Input data section start

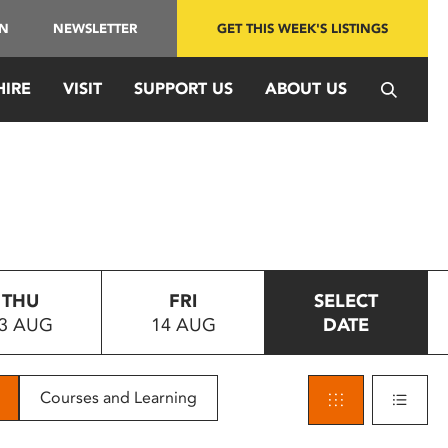
IN
NEWSLETTER
GET THIS WEEK'S LISTINGS
HIRE
VISIT
SUPPORT US
ABOUT US
THU
FRI
SELECT
3 AUG
14 AUG
DATE
Courses and Learning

Input data section end

Would it be possible to copy the material exactly, excluding the images?

### Solution to the exercise
IN
NEWSLETTER
GET THIS WEEK'S LISTINGS
HIRE
VISIT
SUPPORT US
ABOUT US
THU
FRI
SELECT
3 AUG
14 AUG
DATE
Courses and Learning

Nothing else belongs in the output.